_Instructions_:
1. From the debt consolidation article, reproduce the passage from "Fixing your debt" up to and including "for your circumstances.".
2. The debt consolidation article lists getting deeper into debt as a drawback. In one to three sentences, state the reason it gives.
3. Extend the debt consolidation article, continuing after its final sentence.

Consolidating your debts can be a huge help when it comes to maintaining control of your financial situation, and knowing when you’re in trouble is key to avoiding large debts and even bankruptcy.

What is debt consolidation?

Debt is part of any business. And while sometimes it’s easy to manage, other times having multiple debts can be a nightmare. Debt has the potential to put some companies out of business, as it’s much harder to get out of debt than it is getting into it.

Debt consolidation is the process of combining all loans into one so you can minimise expenses by reducing interest and fees, thereby ensuring your credit is easier to manage. Essentially, it means taking out a new loan, using the new loan to pay off the old debts, and then repaying the single lender.

Benefits of debt consolidation

  • One single repayment – Rather than making multiple repayments to multiple lenders, you’ll be making a single payment based on one interest rate. This will save you money over time.
  • Reduce stress – Having to pay multiple lenders large amounts at different times can be very stressful and confusing. By having a single debt, you’ll also avoid creditor collection calls if you’re falling behind.
  • Lower rates and additional savings – With one interest rate, payment is pushed out over a longer period of time, meaning you’ll pay less each time than you were previously. Additionally, by consolidating you’re avoiding the extra interest fees, charges and penalty rates that add up if you can’t pay all your bills on time.
  • Extra features – The possible access to extra features, for example a fixed interest rate or locking in repayment amounts.
  • Alternative to filing for bankruptcy – Avoid bankruptcy, which can be detrimental to your credit history.

Disadvantages to debt consolidation

  • Getting deeper into debt – Debt consolidation essentially lets you borrow more money, which could force you into even deeper debt. For example, you may be tempted to put more charges onto your credit card once that debt is consolidated.
  • Foreclosure – If you enter into a secured debt agreement by using an asset such as your business premises as security, if you don’t pay back the new loan you could lose the property.
  • Dodgy lenders – Not everyone out there is created equal. There are brokers and lenders who may take advantage of people who are desperate to fix their situation. Be smart about who you deal with, and always ask questions.

What to consider when consolidating

Fixing your debt troubles isn’t as easy as simply consolidating, as there are a number of factors you need to consider when deciding whether this route is fit for your circumstances.

Affordability is a huge consideration. Will you be able to meet the requirements for debt consolidation? Remember there may be additional fees and charges you may have to pay to set the process going, especially if you have fixed rate loans.

_Excerpted records_:
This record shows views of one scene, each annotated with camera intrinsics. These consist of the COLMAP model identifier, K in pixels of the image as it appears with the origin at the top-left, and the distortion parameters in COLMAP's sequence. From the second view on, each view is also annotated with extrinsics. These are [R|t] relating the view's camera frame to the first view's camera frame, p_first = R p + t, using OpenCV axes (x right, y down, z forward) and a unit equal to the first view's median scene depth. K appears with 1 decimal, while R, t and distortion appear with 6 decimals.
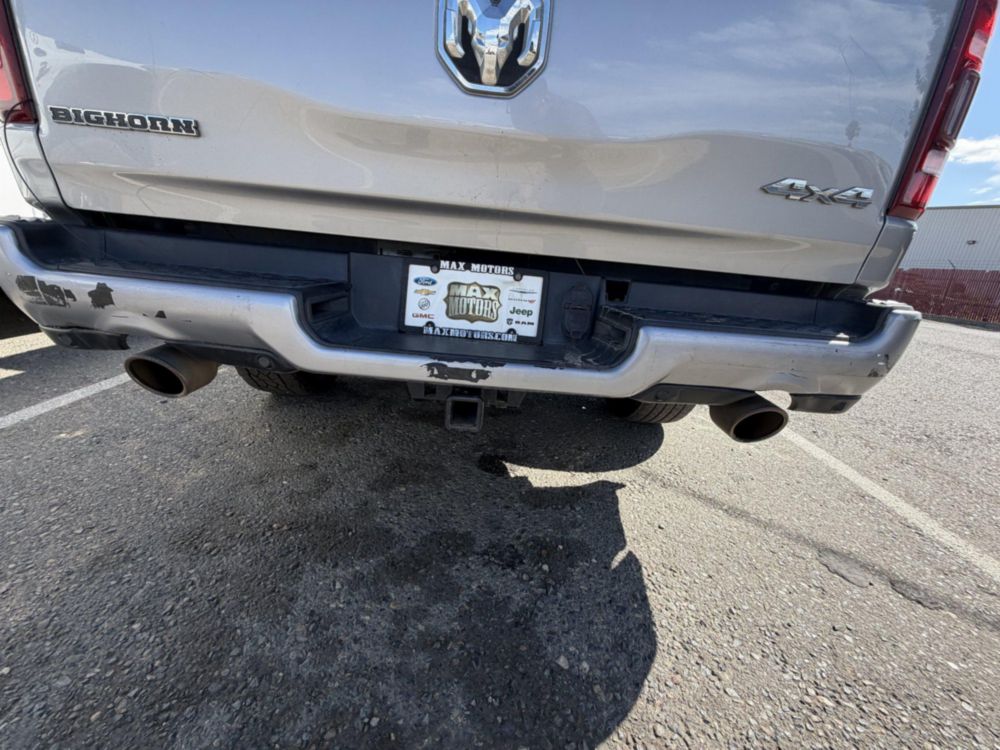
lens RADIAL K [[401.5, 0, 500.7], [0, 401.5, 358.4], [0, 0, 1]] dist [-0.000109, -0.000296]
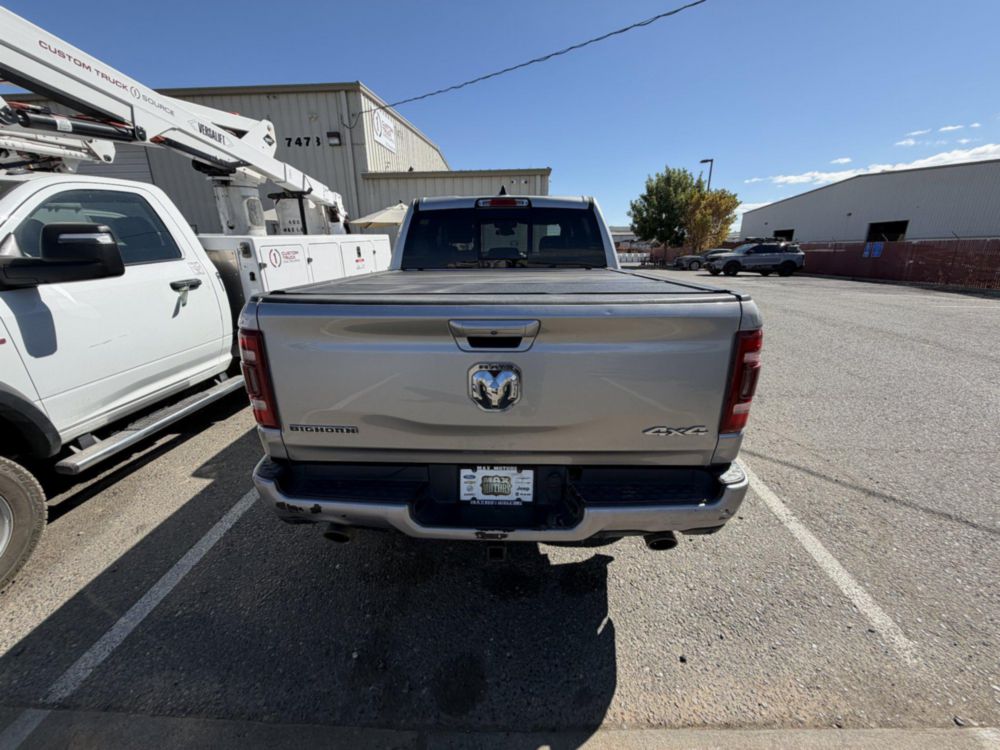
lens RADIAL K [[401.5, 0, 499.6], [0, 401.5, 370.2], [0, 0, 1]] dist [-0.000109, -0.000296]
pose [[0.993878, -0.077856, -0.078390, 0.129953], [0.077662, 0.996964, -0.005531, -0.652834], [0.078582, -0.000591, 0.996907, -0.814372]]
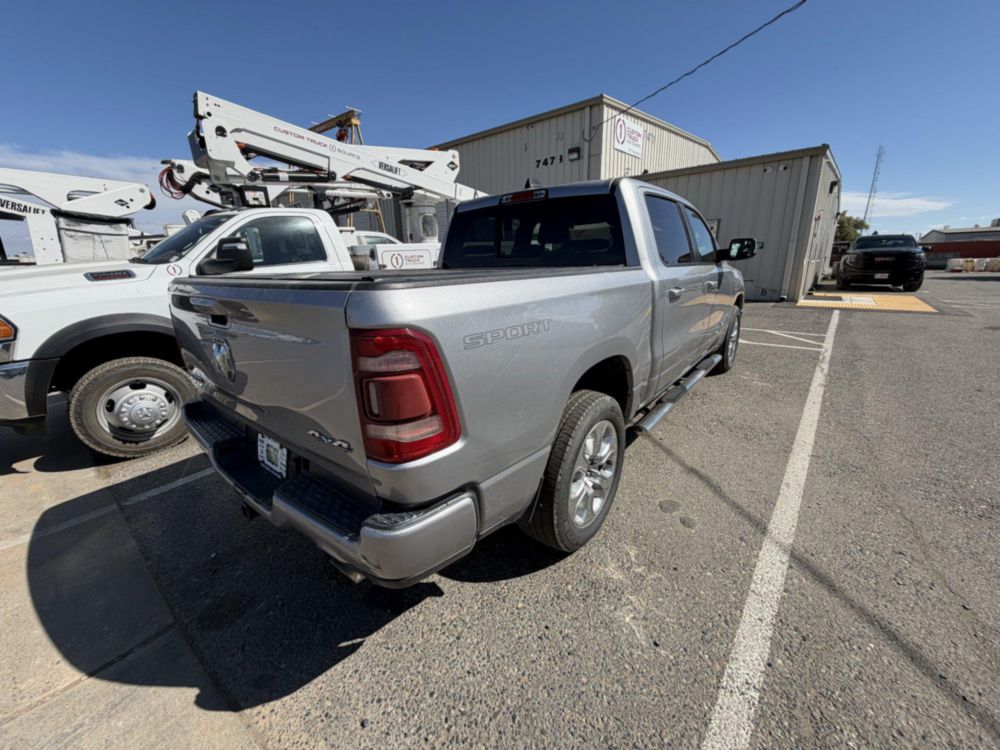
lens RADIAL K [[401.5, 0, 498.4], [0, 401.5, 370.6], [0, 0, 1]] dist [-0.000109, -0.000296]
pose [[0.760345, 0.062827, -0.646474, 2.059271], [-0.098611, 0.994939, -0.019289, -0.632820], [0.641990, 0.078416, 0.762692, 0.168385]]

==

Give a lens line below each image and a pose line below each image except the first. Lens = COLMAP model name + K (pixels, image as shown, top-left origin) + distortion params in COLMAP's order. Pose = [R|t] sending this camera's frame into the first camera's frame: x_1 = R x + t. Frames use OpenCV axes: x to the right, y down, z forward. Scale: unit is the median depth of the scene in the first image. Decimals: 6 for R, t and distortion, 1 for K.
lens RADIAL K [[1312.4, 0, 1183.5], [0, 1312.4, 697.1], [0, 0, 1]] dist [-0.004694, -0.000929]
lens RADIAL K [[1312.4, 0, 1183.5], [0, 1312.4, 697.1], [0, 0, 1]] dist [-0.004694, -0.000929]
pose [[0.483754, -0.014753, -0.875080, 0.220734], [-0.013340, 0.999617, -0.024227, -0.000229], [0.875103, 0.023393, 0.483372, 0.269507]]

_Answers to the exercise_:
1.
Fixing your debt troubles isn’t as easy as simply consolidating, as there are a number of factors you need to consider when deciding whether this route is fit for your circumstances.

2. Debt consolidation essentially lets you borrow more money, which could force you into even deeper debt. For example, once a credit card debt is consolidated, you may be tempted to put more charges onto that card.

3.
Always compare your options. Look at the costs, interest rates and loan terms of several lenders before deciding who to approach. It’s essential that you understand exactly what you’re signing up for especially when it comes to interest rates and costs – if these aren’t lower than what you’re currently paying, consolidating may not be worth it.

Steps to take

  • Understand your current repayments – Collect all of your credit statements, loan statements and bills together so you understand what the business currently pays and owes.
  • Put the debts in categories – Does the debt need to be paid now or can it be put off? It’s ok to consolidate some debts and not others.
  • Compare the interest rates, charges and terms and conditions of all potential debt-consolidation options – Don’t settle for the first one you stumble across. You’ll find there will be one lender that will suit your business situation more than others.
  • Work out a plan – You’ll need to work out debt management plans with any creditor you have. It’s important to work out a debt agreement plan that both suits you and is manageable. It’s also important to work out a budget to ensure any debt consolidation repayment plan is practical for your circumstances. Work out how much you’ll need to pay each month to ensure the debt is paid off and stick to it.
  • Make extra repayments if you can – If your consolidation loan allows for it (there are some that don’t allow extra repayments), make additional repayments when you can afford to. It means your loan could potentially be paid off sooner and you’ll save on interest. Just make sure you won’t be charged fees for extra repayments, lump sum payments or early repayments, as this could be the case with some loans.

Cut down

A debt consolidation loan seems like the perfect solution to a debt problem. But remember, it may not suit all business circumstances and it may not be the right answer for you.

And if you do choose to consolidate, it’s just as important to cut down on your expenditure to ensure you don’t end up in the same bind down the track.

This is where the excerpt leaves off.